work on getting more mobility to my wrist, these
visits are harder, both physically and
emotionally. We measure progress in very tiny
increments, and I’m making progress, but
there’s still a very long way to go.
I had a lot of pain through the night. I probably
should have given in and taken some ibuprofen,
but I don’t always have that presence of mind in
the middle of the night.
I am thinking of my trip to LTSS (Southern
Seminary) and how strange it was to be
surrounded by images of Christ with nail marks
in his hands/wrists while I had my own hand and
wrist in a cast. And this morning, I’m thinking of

────────

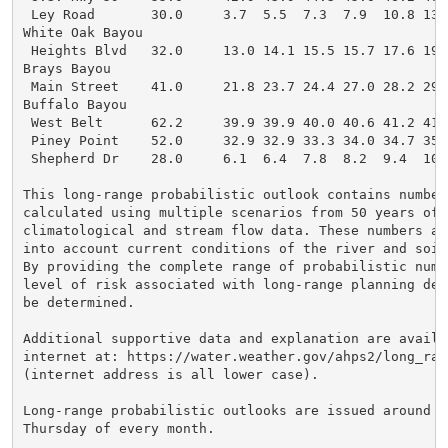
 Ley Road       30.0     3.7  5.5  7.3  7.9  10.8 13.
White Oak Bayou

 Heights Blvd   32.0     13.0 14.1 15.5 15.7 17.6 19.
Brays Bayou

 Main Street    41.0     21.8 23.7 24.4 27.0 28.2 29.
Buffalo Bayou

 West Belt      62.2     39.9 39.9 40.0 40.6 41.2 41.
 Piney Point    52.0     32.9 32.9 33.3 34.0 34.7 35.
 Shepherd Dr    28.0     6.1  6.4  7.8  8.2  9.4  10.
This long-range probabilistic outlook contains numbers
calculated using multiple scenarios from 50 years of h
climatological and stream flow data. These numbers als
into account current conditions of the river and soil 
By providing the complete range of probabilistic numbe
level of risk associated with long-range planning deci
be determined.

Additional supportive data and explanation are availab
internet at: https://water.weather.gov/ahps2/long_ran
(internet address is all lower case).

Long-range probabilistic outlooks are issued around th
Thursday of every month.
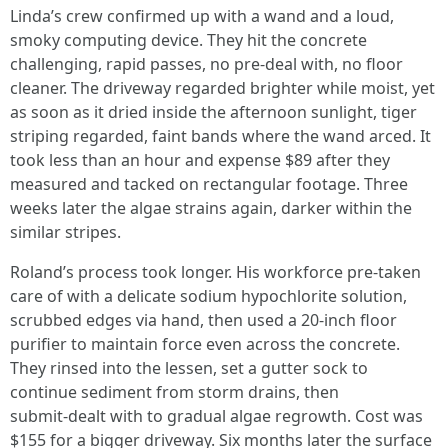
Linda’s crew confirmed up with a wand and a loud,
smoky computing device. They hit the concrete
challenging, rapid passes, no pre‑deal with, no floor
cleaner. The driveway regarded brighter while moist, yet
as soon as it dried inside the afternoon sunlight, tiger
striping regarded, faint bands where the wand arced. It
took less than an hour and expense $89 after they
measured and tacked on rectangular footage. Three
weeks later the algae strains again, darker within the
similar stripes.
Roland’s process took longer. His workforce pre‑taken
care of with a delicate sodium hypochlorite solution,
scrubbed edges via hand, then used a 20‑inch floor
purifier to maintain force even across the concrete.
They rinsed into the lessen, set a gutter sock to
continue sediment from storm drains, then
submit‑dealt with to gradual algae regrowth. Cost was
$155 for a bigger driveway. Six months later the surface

────────

» **Exercise brief**
Can you give the lines from the line with "work on getting" to the line with "I am thinking of my trip to LTSS (Southern" as a numbered list, leaving out any blank lines?

» **Task response**
1. work on getting more mobility to my wrist, these
2. visits are harder, both physically and
3. emotionally. We measure progress in very tiny
4. increments, and I’m making progress, but
5. there’s still a very long way to go.
6. I had a lot of pain through the night. I probably
7. should have given in and taken some ibuprofen,
8. but I don’t always have that presence of mind in
9. the middle of the night.
10. I am thinking of my trip to LTSS (Southern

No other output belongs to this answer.